### Brief
A faithful copy of the data is what is wanted, minus any pictures.
------------------------------------
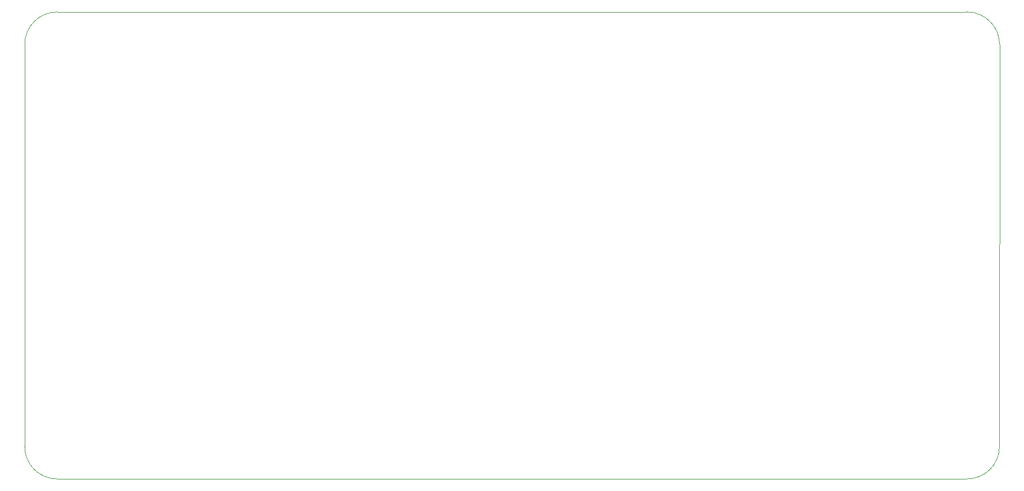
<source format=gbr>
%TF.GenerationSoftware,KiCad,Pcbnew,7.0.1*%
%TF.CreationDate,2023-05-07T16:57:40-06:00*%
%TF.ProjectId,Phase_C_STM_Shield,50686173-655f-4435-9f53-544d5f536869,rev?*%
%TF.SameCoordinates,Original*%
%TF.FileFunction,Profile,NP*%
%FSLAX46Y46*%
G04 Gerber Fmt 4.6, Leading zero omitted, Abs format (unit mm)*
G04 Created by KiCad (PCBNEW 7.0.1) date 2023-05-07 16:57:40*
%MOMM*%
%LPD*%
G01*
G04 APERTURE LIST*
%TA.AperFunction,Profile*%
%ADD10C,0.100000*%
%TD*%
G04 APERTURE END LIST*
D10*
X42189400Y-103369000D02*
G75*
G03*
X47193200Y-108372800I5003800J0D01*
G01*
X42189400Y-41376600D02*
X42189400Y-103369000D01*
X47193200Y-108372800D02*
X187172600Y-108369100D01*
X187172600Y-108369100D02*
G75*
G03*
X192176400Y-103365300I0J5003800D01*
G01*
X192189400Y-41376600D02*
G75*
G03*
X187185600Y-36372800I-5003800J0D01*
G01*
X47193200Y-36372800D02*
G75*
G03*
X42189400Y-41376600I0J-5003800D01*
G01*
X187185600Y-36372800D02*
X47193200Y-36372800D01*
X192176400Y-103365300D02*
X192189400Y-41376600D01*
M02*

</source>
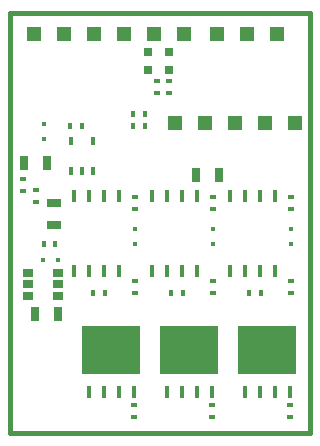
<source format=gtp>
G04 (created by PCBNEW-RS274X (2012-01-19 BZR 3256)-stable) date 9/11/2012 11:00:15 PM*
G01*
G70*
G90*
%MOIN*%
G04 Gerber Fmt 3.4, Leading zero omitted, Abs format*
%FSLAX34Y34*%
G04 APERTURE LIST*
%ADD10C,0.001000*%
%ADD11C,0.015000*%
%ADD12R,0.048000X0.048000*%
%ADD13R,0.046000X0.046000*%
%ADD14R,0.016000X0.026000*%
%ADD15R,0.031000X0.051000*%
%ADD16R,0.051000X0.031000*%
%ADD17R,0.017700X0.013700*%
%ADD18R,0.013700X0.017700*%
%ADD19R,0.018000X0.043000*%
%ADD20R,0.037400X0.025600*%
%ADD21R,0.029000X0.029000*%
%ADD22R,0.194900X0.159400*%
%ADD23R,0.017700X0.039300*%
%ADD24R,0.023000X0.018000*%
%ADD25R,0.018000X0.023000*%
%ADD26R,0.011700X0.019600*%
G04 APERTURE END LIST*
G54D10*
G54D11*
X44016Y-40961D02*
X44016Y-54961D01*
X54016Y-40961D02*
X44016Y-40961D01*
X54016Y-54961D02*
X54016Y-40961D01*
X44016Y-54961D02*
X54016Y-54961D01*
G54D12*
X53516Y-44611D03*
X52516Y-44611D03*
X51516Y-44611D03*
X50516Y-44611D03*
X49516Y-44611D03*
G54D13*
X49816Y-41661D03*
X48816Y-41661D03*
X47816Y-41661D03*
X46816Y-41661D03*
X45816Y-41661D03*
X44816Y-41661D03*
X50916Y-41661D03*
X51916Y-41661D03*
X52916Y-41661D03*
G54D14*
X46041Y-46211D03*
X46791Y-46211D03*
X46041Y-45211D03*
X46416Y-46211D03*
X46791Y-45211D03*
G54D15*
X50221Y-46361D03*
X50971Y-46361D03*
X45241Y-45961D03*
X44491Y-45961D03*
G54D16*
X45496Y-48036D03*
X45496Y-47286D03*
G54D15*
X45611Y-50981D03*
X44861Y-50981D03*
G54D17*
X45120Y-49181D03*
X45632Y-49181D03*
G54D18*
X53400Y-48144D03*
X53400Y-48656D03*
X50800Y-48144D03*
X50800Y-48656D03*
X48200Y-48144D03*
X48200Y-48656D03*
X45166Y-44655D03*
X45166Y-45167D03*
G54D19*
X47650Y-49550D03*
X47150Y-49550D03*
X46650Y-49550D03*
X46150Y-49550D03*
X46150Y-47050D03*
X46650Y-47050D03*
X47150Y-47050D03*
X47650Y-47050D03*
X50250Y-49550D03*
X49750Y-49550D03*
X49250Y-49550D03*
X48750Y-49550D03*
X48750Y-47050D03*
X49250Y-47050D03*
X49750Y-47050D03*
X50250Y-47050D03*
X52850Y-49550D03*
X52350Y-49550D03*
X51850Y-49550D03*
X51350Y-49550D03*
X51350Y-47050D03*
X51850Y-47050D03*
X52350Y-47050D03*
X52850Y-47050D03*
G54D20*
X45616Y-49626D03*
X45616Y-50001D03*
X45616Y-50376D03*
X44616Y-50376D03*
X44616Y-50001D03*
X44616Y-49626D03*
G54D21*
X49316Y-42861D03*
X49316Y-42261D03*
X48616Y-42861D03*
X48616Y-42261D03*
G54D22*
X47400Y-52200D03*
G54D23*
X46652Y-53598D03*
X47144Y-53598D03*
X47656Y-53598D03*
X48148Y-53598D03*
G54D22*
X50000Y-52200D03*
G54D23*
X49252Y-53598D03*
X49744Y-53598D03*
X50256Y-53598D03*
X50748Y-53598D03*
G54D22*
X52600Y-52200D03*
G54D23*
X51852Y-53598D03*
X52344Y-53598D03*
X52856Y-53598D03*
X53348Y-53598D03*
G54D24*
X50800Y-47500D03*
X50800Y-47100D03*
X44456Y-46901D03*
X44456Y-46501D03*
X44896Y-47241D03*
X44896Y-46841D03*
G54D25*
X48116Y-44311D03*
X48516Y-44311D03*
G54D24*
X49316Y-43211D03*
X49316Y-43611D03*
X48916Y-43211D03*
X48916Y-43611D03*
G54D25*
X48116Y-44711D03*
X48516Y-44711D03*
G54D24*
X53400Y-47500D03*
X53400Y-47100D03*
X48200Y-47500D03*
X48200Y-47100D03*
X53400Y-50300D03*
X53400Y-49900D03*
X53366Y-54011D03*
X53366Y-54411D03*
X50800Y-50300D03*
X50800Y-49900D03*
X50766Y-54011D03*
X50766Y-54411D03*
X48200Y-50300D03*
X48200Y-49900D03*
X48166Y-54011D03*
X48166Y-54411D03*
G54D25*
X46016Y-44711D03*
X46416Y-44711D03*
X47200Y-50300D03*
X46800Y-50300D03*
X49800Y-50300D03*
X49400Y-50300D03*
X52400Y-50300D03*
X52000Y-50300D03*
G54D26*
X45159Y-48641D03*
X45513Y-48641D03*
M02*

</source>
------------------------------------
### Exercise result
<source format=gbr>
%TF.GenerationSoftware,KiCad,Pcbnew,7.0.1*%
%TF.CreationDate,2023-05-07T16:57:40-06:00*%
%TF.ProjectId,Phase_C_STM_Shield,50686173-655f-4435-9f53-544d5f536869,rev?*%
%TF.SameCoordinates,Original*%
%TF.FileFunction,Profile,NP*%
%FSLAX46Y46*%
G04 Gerber Fmt 4.6, Leading zero omitted, Abs format (unit mm)*
G04 Created by KiCad (PCBNEW 7.0.1) date 2023-05-07 16:57:40*
%MOMM*%
%LPD*%
G01*
G04 APERTURE LIST*
%TA.AperFunction,Profile*%
%ADD10C,0.100000*%
%TD*%
G04 APERTURE END LIST*
D10*
X42189400Y-103369000D02*
G75*
G03*
X47193200Y-108372800I5003800J0D01*
G01*
X42189400Y-41376600D02*
X42189400Y-103369000D01*
X47193200Y-108372800D02*
X187172600Y-108369100D01*
X187172600Y-108369100D02*
G75*
G03*
X192176400Y-103365300I0J5003800D01*
G01*
X192189400Y-41376600D02*
G75*
G03*
X187185600Y-36372800I-5003800J0D01*
G01*
X47193200Y-36372800D02*
G75*
G03*
X42189400Y-41376600I0J-5003800D01*
G01*
X187185600Y-36372800D02*
X47193200Y-36372800D01*
X192176400Y-103365300D02*
X192189400Y-41376600D01*
M02*

</source>
<source format=gtp>
G04 (created by PCBNEW-RS274X (2012-01-19 BZR 3256)-stable) date 9/11/2012 11:00:15 PM*
G01*
G70*
G90*
%MOIN*%
G04 Gerber Fmt 3.4, Leading zero omitted, Abs format*
%FSLAX34Y34*%
G04 APERTURE LIST*
%ADD10C,0.001000*%
%ADD11C,0.015000*%
%ADD12R,0.048000X0.048000*%
%ADD13R,0.046000X0.046000*%
%ADD14R,0.016000X0.026000*%
%ADD15R,0.031000X0.051000*%
%ADD16R,0.051000X0.031000*%
%ADD17R,0.017700X0.013700*%
%ADD18R,0.013700X0.017700*%
%ADD19R,0.018000X0.043000*%
%ADD20R,0.037400X0.025600*%
%ADD21R,0.029000X0.029000*%
%ADD22R,0.194900X0.159400*%
%ADD23R,0.017700X0.039300*%
%ADD24R,0.023000X0.018000*%
%ADD25R,0.018000X0.023000*%
%ADD26R,0.011700X0.019600*%
G04 APERTURE END LIST*
G54D10*
G54D11*
X44016Y-40961D02*
X44016Y-54961D01*
X54016Y-40961D02*
X44016Y-40961D01*
X54016Y-54961D02*
X54016Y-40961D01*
X44016Y-54961D02*
X54016Y-54961D01*
G54D12*
X53516Y-44611D03*
X52516Y-44611D03*
X51516Y-44611D03*
X50516Y-44611D03*
X49516Y-44611D03*
G54D13*
X49816Y-41661D03*
X48816Y-41661D03*
X47816Y-41661D03*
X46816Y-41661D03*
X45816Y-41661D03*
X44816Y-41661D03*
X50916Y-41661D03*
X51916Y-41661D03*
X52916Y-41661D03*
G54D14*
X46041Y-46211D03*
X46791Y-46211D03*
X46041Y-45211D03*
X46416Y-46211D03*
X46791Y-45211D03*
G54D15*
X50221Y-46361D03*
X50971Y-46361D03*
X45241Y-45961D03*
X44491Y-45961D03*
G54D16*
X45496Y-48036D03*
X45496Y-47286D03*
G54D15*
X45611Y-50981D03*
X44861Y-50981D03*
G54D17*
X45120Y-49181D03*
X45632Y-49181D03*
G54D18*
X53400Y-48144D03*
X53400Y-48656D03*
X50800Y-48144D03*
X50800Y-48656D03*
X48200Y-48144D03*
X48200Y-48656D03*
X45166Y-44655D03*
X45166Y-45167D03*
G54D19*
X47650Y-49550D03*
X47150Y-49550D03*
X46650Y-49550D03*
X46150Y-49550D03*
X46150Y-47050D03*
X46650Y-47050D03*
X47150Y-47050D03*
X47650Y-47050D03*
X50250Y-49550D03*
X49750Y-49550D03*
X49250Y-49550D03*
X48750Y-49550D03*
X48750Y-47050D03*
X49250Y-47050D03*
X49750Y-47050D03*
X50250Y-47050D03*
X52850Y-49550D03*
X52350Y-49550D03*
X51850Y-49550D03*
X51350Y-49550D03*
X51350Y-47050D03*
X51850Y-47050D03*
X52350Y-47050D03*
X52850Y-47050D03*
G54D20*
X45616Y-49626D03*
X45616Y-50001D03*
X45616Y-50376D03*
X44616Y-50376D03*
X44616Y-50001D03*
X44616Y-49626D03*
G54D21*
X49316Y-42861D03*
X49316Y-42261D03*
X48616Y-42861D03*
X48616Y-42261D03*
G54D22*
X47400Y-52200D03*
G54D23*
X46652Y-53598D03*
X47144Y-53598D03*
X47656Y-53598D03*
X48148Y-53598D03*
G54D22*
X50000Y-52200D03*
G54D23*
X49252Y-53598D03*
X49744Y-53598D03*
X50256Y-53598D03*
X50748Y-53598D03*
G54D22*
X52600Y-52200D03*
G54D23*
X51852Y-53598D03*
X52344Y-53598D03*
X52856Y-53598D03*
X53348Y-53598D03*
G54D24*
X50800Y-47500D03*
X50800Y-47100D03*
X44456Y-46901D03*
X44456Y-46501D03*
X44896Y-47241D03*
X44896Y-46841D03*
G54D25*
X48116Y-44311D03*
X48516Y-44311D03*
G54D24*
X49316Y-43211D03*
X49316Y-43611D03*
X48916Y-43211D03*
X48916Y-43611D03*
G54D25*
X48116Y-44711D03*
X48516Y-44711D03*
G54D24*
X53400Y-47500D03*
X53400Y-47100D03*
X48200Y-47500D03*
X48200Y-47100D03*
X53400Y-50300D03*
X53400Y-49900D03*
X53366Y-54011D03*
X53366Y-54411D03*
X50800Y-50300D03*
X50800Y-49900D03*
X50766Y-54011D03*
X50766Y-54411D03*
X48200Y-50300D03*
X48200Y-49900D03*
X48166Y-54011D03*
X48166Y-54411D03*
G54D25*
X46016Y-44711D03*
X46416Y-44711D03*
X47200Y-50300D03*
X46800Y-50300D03*
X49800Y-50300D03*
X49400Y-50300D03*
X52400Y-50300D03*
X52000Y-50300D03*
G54D26*
X45159Y-48641D03*
X45513Y-48641D03*
M02*

</source>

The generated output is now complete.